Well, no matter. Everyone's depressed. Live with it.

That answer's not good enough for God. He moves in and starts changing things. He designed human beings to live, not just sort of take the straightest line between two points and call it a life.

By the time I met him, I'd automated the emotional control process. It took him a while to get my attention; I don't like upheaval. I have a very strong tendency to seek the center and keep my eyes focused on survival.

I know God invites me to live in a wider land. I've seen some of it, and I want to be there. I take off running, doing what God wants most by simply following him, and then I run out of chain like a dog on a run. Bam. I get hauled off my feet and slide back into familiar grey walls of muffled confinement.

The linear, rational way, no ups downs or side-to-side. Laws. The way it's supposed to be. I am just plain sick of it, literally. Sick to death, and powerless. Psychologic cancer that eats life away implacably, and no one understands. The prescription is work, service, staying busy in a world that looks way too much like the one God invited me to leave behind.

I left it behind, and then it caught up. I'd try to leave my little grey hole, walk a few steps, and then this ravening dog would come out, grab my leg and haul me back. After enough of these events I asked God for help, and he muzzled the Junkyard Dog as only he could do. I thought I was set.

It turns out that Junky has an older brother, from whom he learned all of his tricks. The older brother is the archetype rigid controller, not allowing anything to threaten survival. It doesn't know how to quit, how to change its charter, when the survival it is guaranteeing turns into living death.

Naturally, I ran. I've run into the Older Brother a few other times, when the Junkyard Dog wasn't strong enough. Junky runs out, grabs a leg and hauls back. If I manage to escape that, the Older Brother just cuts me off at the knees. Inescapable. I've learned very well to avoid his attention, but moments of exuberance get the better of me and result in being felled like a tall tree. Wham.

It's no surprise to me, but rather embarrassing. "I'm sorry, God, I can't accept this blessing because it excites this old part of me that won't allow emotional excursions. Everything must be kept narrow and level to avoid problems."

You might think that God would become angry, and just smash the walls. That's the human way. God's way is to bring life back to the desert, release the captive, and then as returning life expands the horizons, help the captive remain free.

That's always the trick in any revolution. Initial freedom is easy to get.
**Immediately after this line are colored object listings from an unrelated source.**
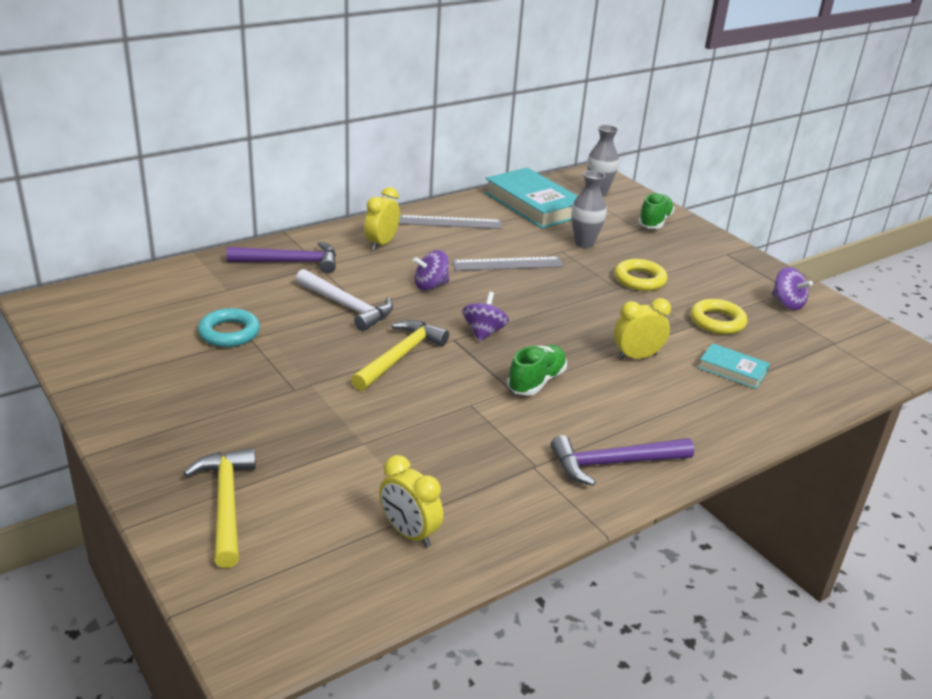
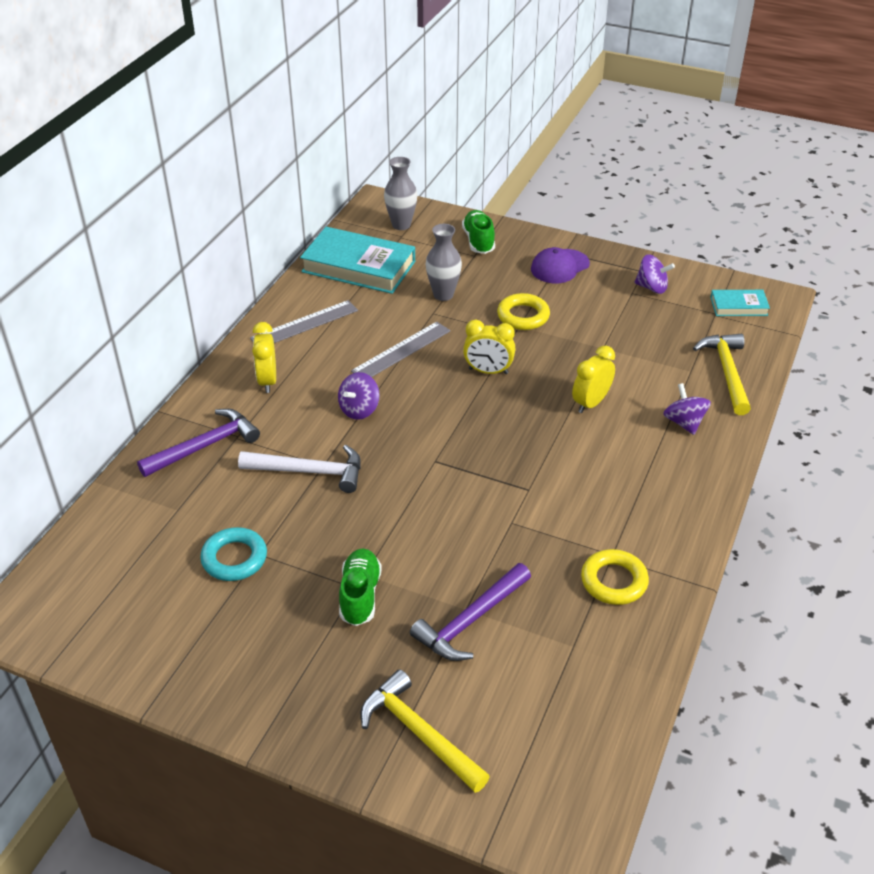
camera: 30 degrees left, 10 degrees up
yellow hammer [351,320,449,391] -> yellow hammer moved to [693,334,751,415]
yellow clock [379,455,443,547] -> yellow clock moved to [463,320,516,374]
purple spinning top [462,292,509,342] -> purple spinning top moved to [663,383,711,435]
green shoe [507,345,567,396] -> green shoe moved to [339,549,382,626]
purple hammer [551,435,694,486] -> purple hammer moved to [410,563,531,661]
yellow ring [690,299,747,335] -> yellow ring moved to [581,549,649,605]
turquoise book [698,343,770,389] -> turquoise book moved to [710,290,770,316]
none -> purple cap [531,247,590,283]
You can surprise the rulers and get away with it, until they get their superior forces organized and then you're dead. Remaining free is impossible unless there's some powerful help.

And who looks for help when it comes clothed in more rules? No thanks. I'll do it myself. Good idea, but that doesn't work either. To make a revolution stick you have to keep after it.
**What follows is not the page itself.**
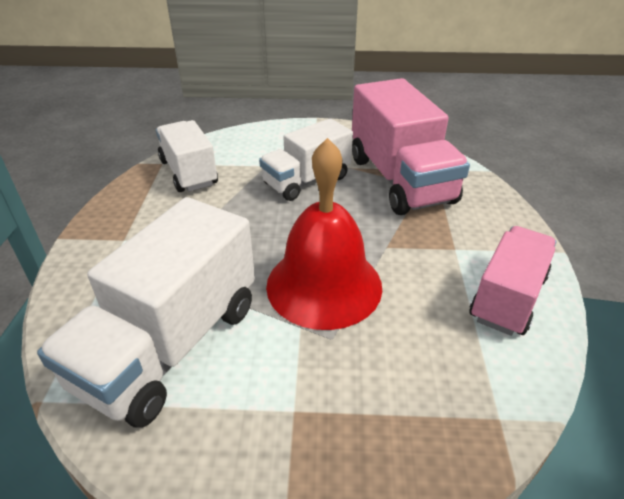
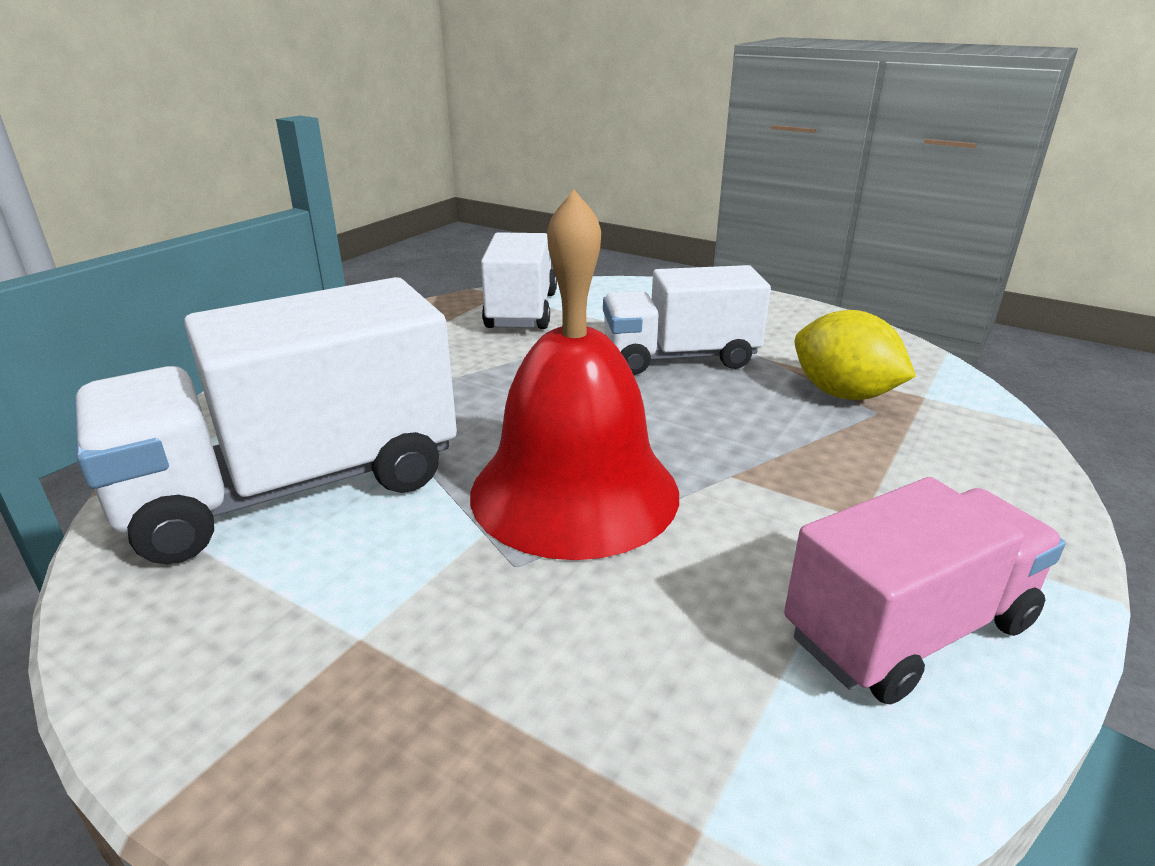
camera: 30 degrees right, 10 degrees down
pink truck [352,78,470,215] -> yellow lemon [795,310,916,400]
Want to defeat Junky's older brother? "Please don't quit. I want you to keep going." I see impossibility. God sees the way to life.

The older brother is good at what he does. God is better at what he does, no matter how impossible it looks to anyone else. I'm not good at anything other than looking for places to hide, and I've been doing that a lot lately. Internal conflict is hard to live with.

But God is gentle, kind, and patient. He knows I can't do this. He knows I have no idea even how to go about anything. So, he teaches me. All I have to do is hold on. Can we really defeat the Older Brother? God has made his promise to make me whole. The older brother is part of that. I just wish I could go to sleep and have all done overnight.

Excuse me, please. It's time to go distract myself. I know there's another storm coming; the older brother won't give up without a fight. Even a good change is still change.